As a CRA, Jazmin shares that the most fulfilling aspect of her role in clinical research is the opportunity to be part of the process in which a new treatment comes to life, saving those that receive it in the future. “Hopefully one day, the drug we’re currently studying will be on the market for someone to get. There are so many diagnoses that we haven’t found a treatment for, so hopefully one of these treatments will be the one that save’s someone’s life,” she says. Jazmin also highlights that “it’s important to have everyone participate because we can’t expect to have a new drug come out that’s going to benefit us if they don’t have our information. Also, the representation – it’s always good to know that your population is included, that Sponsors are looking at everyone as a whole to see how new medicine affects us all, not just one population. We’re all going to need something sometime.”

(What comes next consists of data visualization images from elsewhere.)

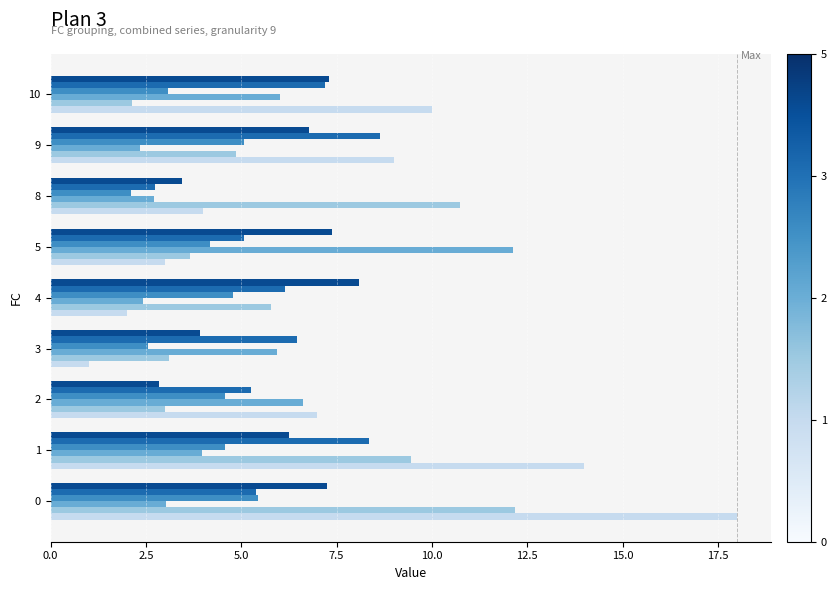

What is the difference between the highest and lowest values at 0?

15.0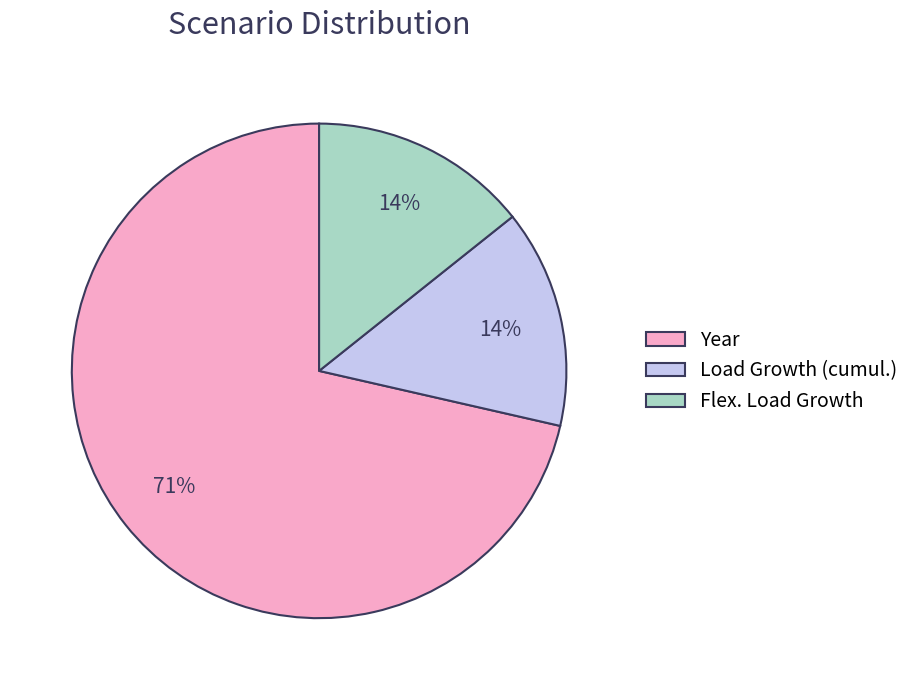

Is the sum of Year and Flex. Load Growth greater than half?

Yes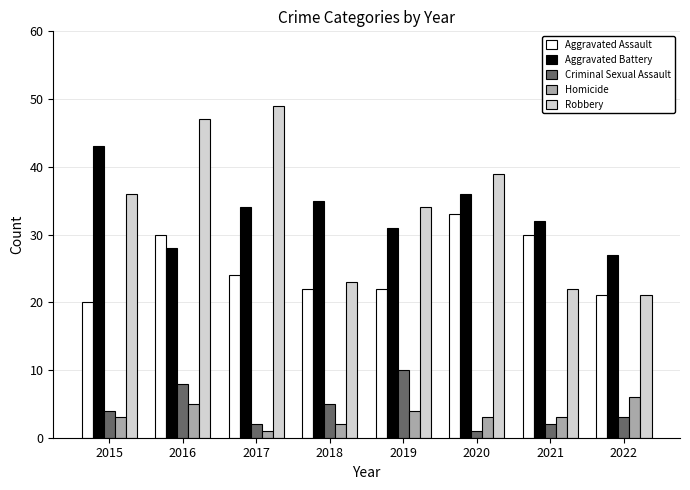

At which category is the sum across all series the highest?

2016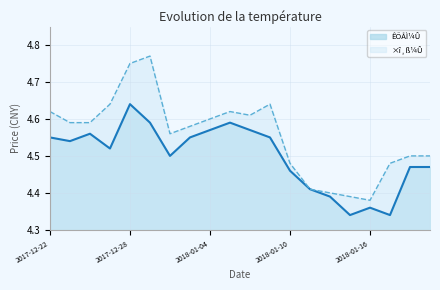

At which category is the sum across all series the highest?

2017-12-28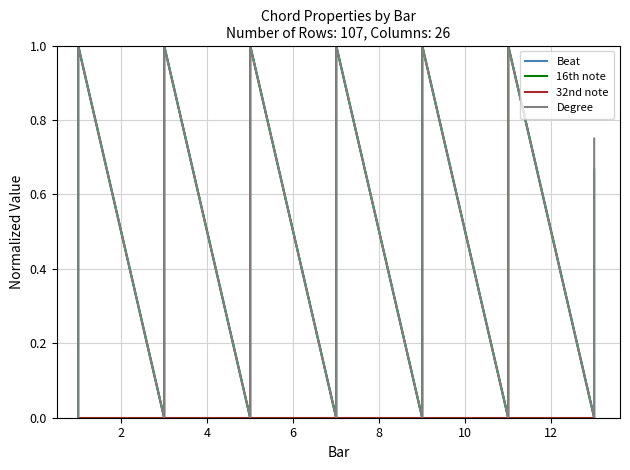

True or false: Degree and 16th note intersect in this chart.

False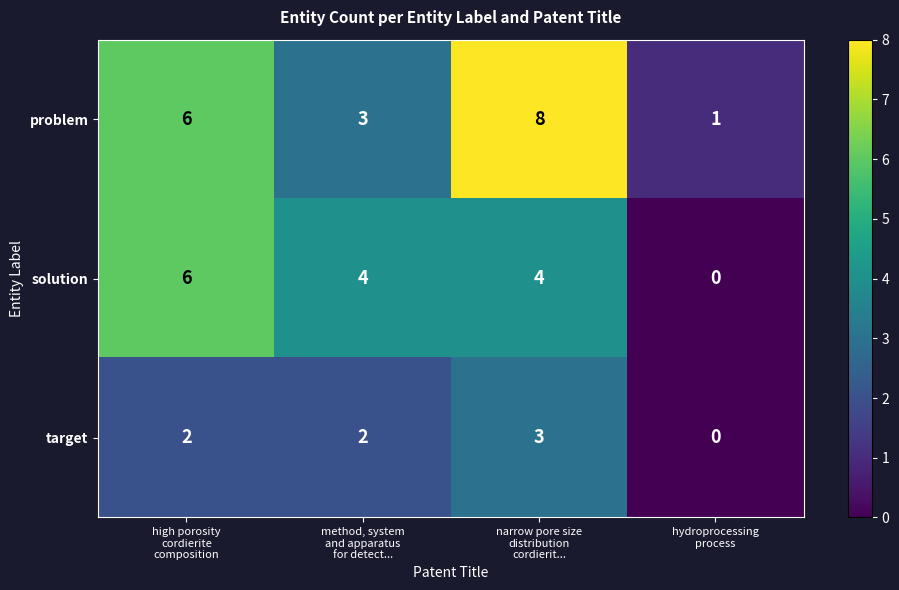

Count the problem values in the range 3 to 8.

3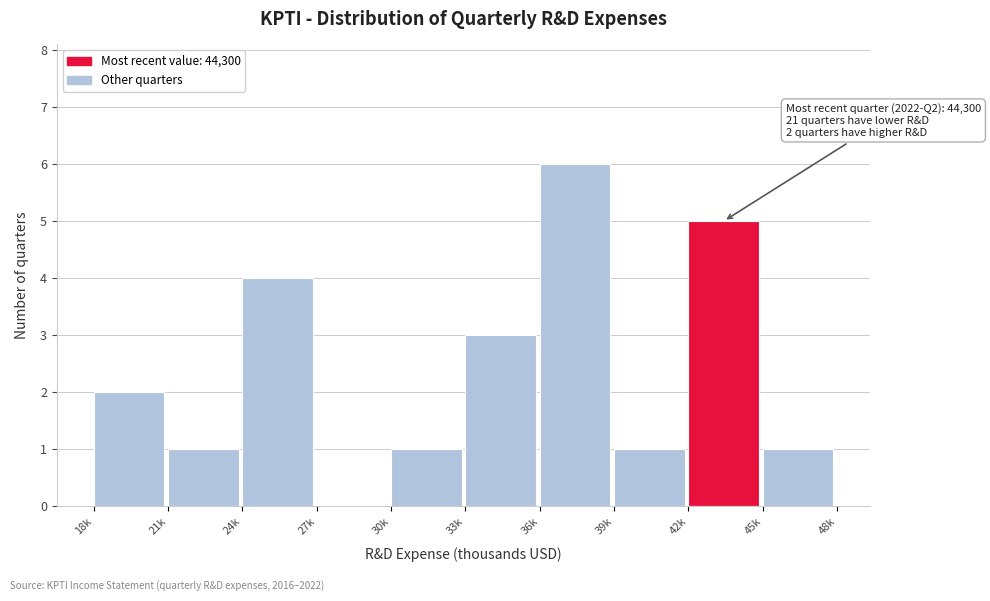

Reading left to right, what are all the values shown in this chart?

18k=2	21k=1	24k=4	27k=0	30k=1	33k=3	36k=6	39k=1	42k=5	45k=1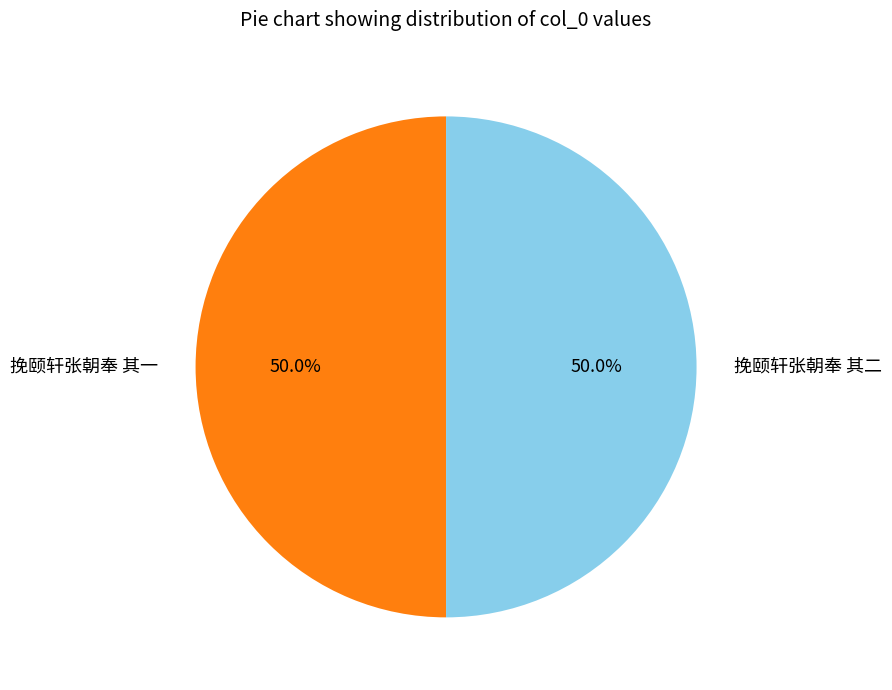

Do 挽颐轩张朝奉 其二 and 挽颐轩张朝奉 其一 together represent more than half of the pie?

Yes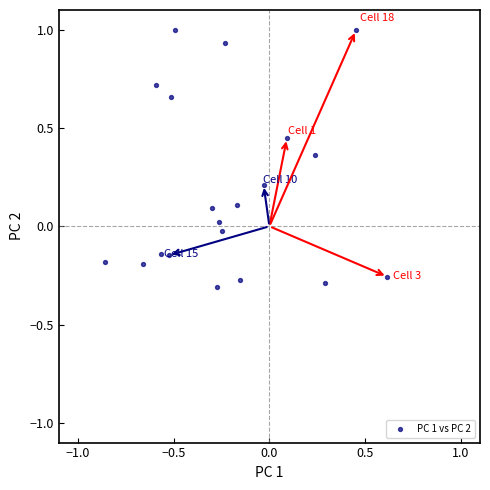

What is the range of X values (max minus min)?

1.5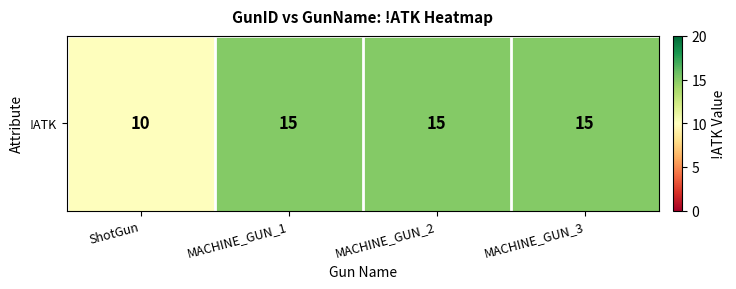

Which label corresponds to the largest value in the chart?

MACHINE_GUN_1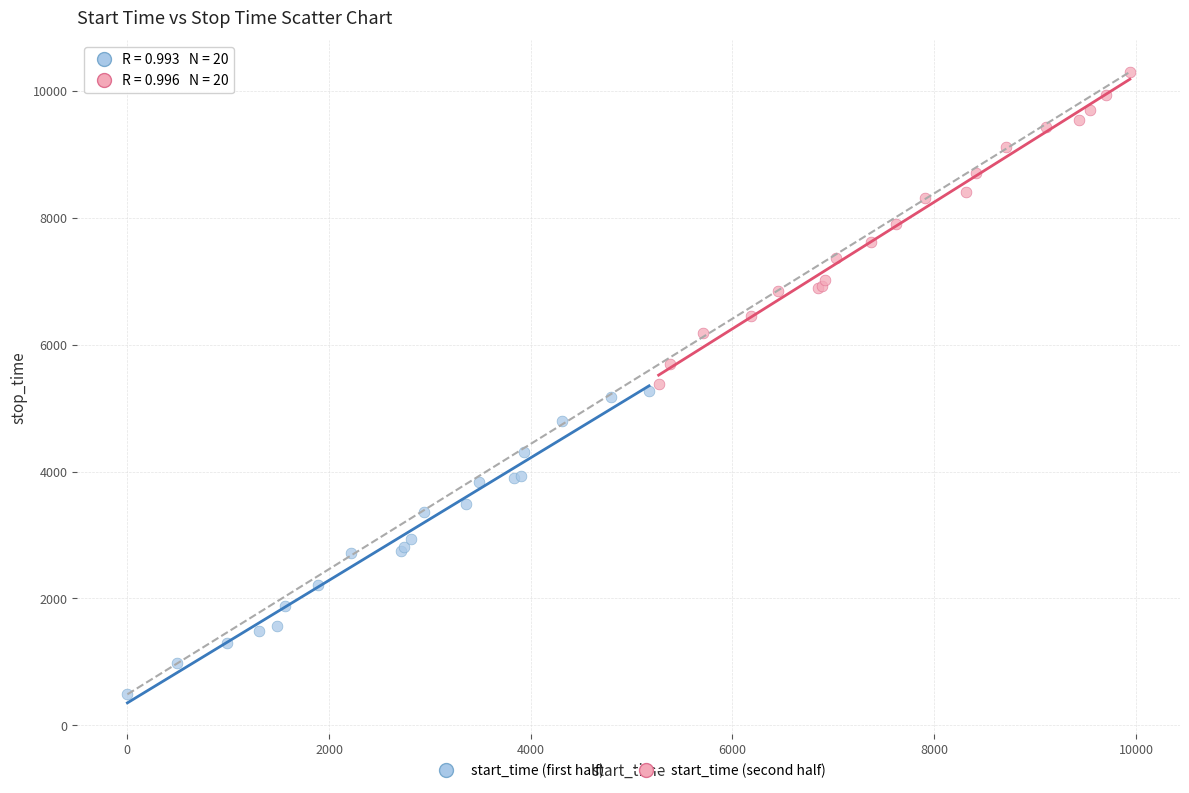

Which series has the largest Y range (max minus min)?

start_time (second half)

When thinking about key information to share with potential clinical trial participants, Jazmin wants readers to know that “you’re not a guinea pig, there are thousands of people involved in monitoring trials to make sure they’re safe. And there are so many people in the clinical research community beyond your doctor or care team who are happy to answer any of your questions. If you do decide to participate, know that you’re saving someone else’s life in addition to saving your own. That drug could save your life, your spouse’s life, your grandparent’s life, your child’s life; that’s why it’s important for all of us to show up.”